Our results indicate that treatment of CM with erenumab compared to onabotulinumtoxinA resulted in incremental cost-effectiveness ratios (ICERs) of €218,870 and €231,554 per QALY gained and €620 and €656 per migraine avoided, from the societal and the payer's perspective, respectively. Using a common cost-effectiveness threshold equal to three times the local gross domestic product (GDP) per capita (€49,000), for the erenumab ICERs to fall below this threshold, the erenumab price would have to be no more than €192 (societal perspective) or €173 (payer perspective).
The prophylactic treatment of CM with erenumab in Greece might be cost effective compared to the existing alternative of onabotulinumtoxinA from both the payer and the societal perspective, but only at a highly discounted price.
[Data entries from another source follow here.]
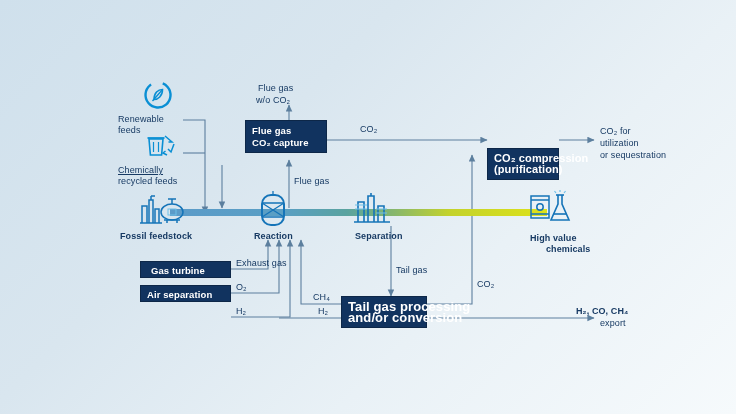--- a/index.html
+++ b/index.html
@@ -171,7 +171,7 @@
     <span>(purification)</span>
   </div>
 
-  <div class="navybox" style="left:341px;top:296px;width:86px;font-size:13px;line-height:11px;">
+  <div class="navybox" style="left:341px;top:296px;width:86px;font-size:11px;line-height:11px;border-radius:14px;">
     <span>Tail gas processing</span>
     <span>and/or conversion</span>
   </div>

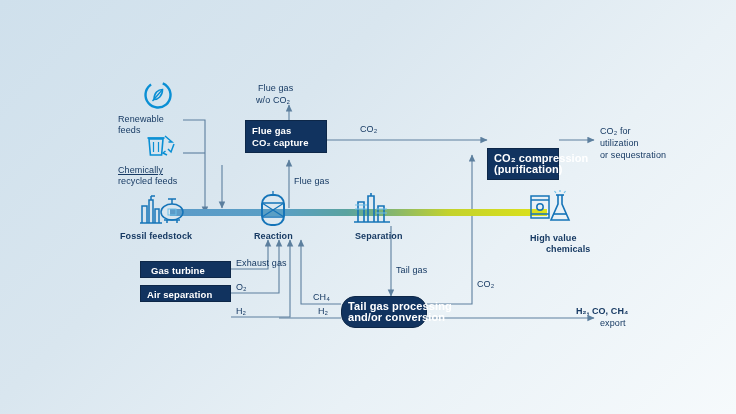--- a/index.html
+++ b/index.html
@@ -218,7 +218,7 @@
   <div class="lbl" style="left:313px;top:292px;">CH₄</div>
   <div class="lbl" style="left:318px;top:306px;">H₂</div>
 
-  <div class="lbl" style="left:576px;top:306px;font-weight:bold;">H₂, CO, CH₄</div>
+  <div class="lbl" style="left:612px;top:306px;">H₂, CO, CH₄</div>
   <div class="lbl" style="left:600px;top:318px;">export</div>
 
 </div>

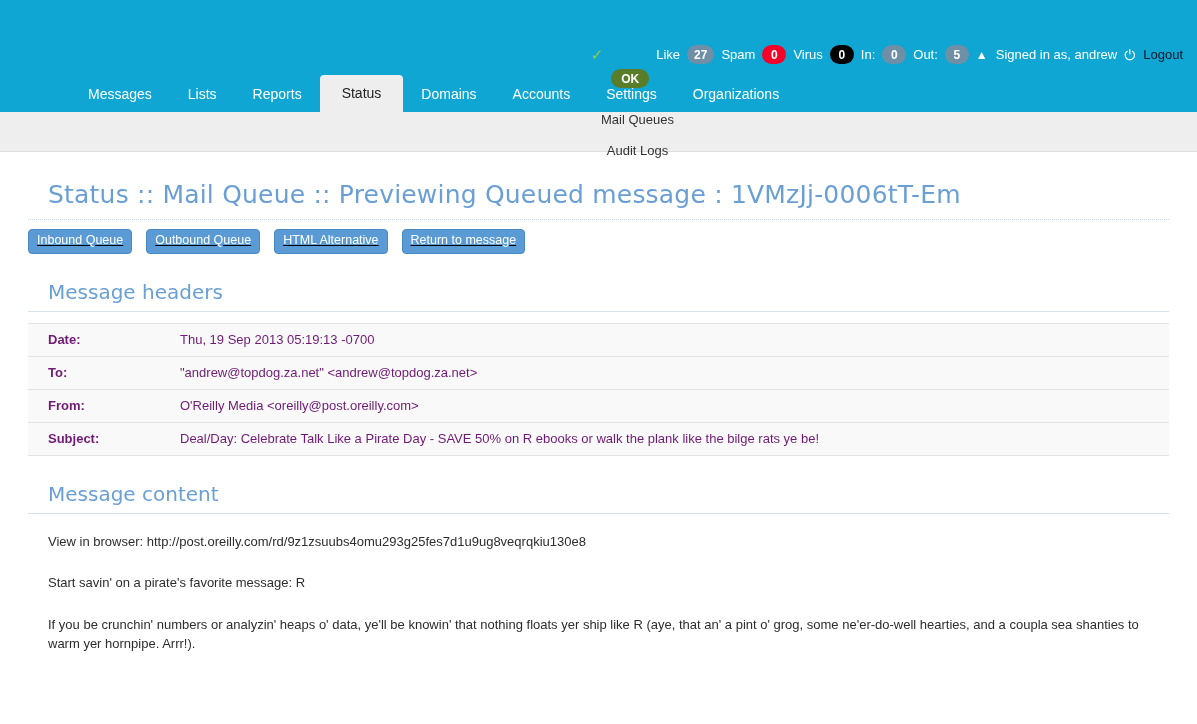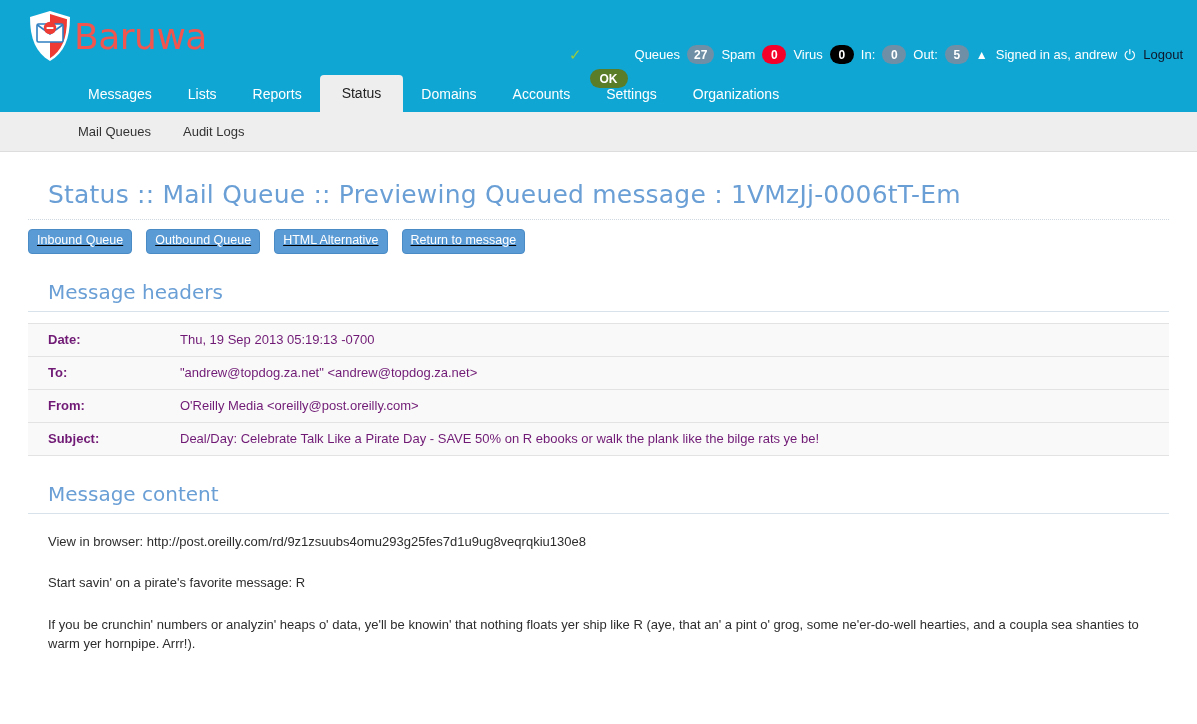--- a/index.html
+++ b/index.html
@@ -191,18 +191,6 @@
 
 <div class="topbar">
 
-  <div class="logo-wrap">
-    <svg class="logo-shield" viewBox="0 0 48 54">
-      <path d="M24 2 L44 8 C44 30 38 44 24 52 C10 44 4 30 4 8 Z" fill="#ffffff"></path>
-      <path d="M24 5 L41 10.2 C41 29.5 35.6 42 24 49.2 Z" fill="#ee3b33"></path>
-      <path d="M24 5 L7 10.2 C7 29.5 12.4 42 24 49.2 Z" fill="#ffffff"></path>
-      <rect x="11" y="15" width="26" height="18" rx="1.5" fill="#ffffff" stroke="#2f7fc1" stroke-width="1.6"></rect>
-      <path d="M11.5 16 L24 25 L36.5 16" fill="none" stroke="#2f7fc1" stroke-width="1.6"></path>
-      <circle cx="24" cy="19" r="6.2" fill="#ee3b33"></circle>
-      <rect x="20.6" y="18.1" width="6.8" height="1.9" fill="#ffffff"></rect>
-    </svg>
-    <span class="logo-text">Baruwa</span>
-  </div>
 
   <div class="statusbar">
     <span class="check-icon">✓</span>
Nevertheless, erenumab could be considered a therapeutic option for patients who fail treatment with onabotulinumtoxinA.
偏头痛是一种常见的慢性神经血管性脑疾病,其多方面的经济成本不可忽视。现有的预防治疗方法包括选择性使用肉毒杆菌毒素 A,旨在减少对初始口服药物预防治疗失败的患者的偏头痛发病率。依瑞奈尤单抗是一种新的偏头痛预防治疗药物。
评估依瑞奈尤单抗与肉毒杆菌毒素 A 预防治疗慢性偏头痛(CM)患者的成本和结局差异,以评估该治疗方法的经济价值。
我们从支付者和社会角度使用决策树分析模型进行成本效益分析。结果以避免的偏头痛发作和质量调整生命年(QALYs)表示。我们从现有文献中获得模型输入。决策路径调整了两种治疗方法的依从性概率变化和由此产生的差异效果。直接成本包括两种药物的成本和管理成本、常规护理下使用的急性药物成本以及住院、医生和急诊就诊的成本。社会视角分析的间接成本包括工作日损失的工资。分析的时间范围为 1 年,所有成本均按 2019 年欧元(€)计算。进行敏感性分析以控制参数不确定性并评估研究结果的稳健性。
我们的结果表明,与肉毒杆菌毒素 A 相比,依瑞奈尤单抗治疗 CM 的增量成本效益比(ICER)分别为从社会和支付者角度获得每 QALY 的€218,870 和€231,554,以及每避免一次偏头痛的€620 和€656。使用等于当地人均国内生产总值(GDP)三倍的常见成本效益阈值(€49,000),依瑞奈尤单抗的 ICER 要低于这一阈值,依瑞奈尤单抗的价格必须不超过€192(社会视角)或€173(支付者视角)。
在希腊,与现有的肉毒杆菌毒素 A 替代疗法相比,依瑞奈尤单抗预防性治疗 CM 可能具有成本效益,从支付者和社会角度来看,但前提是价格大幅折扣。尽管如此,依瑞奈尤单抗仍可被视为对肉毒杆菌毒素 A 治疗失败的患者的一种治疗选择。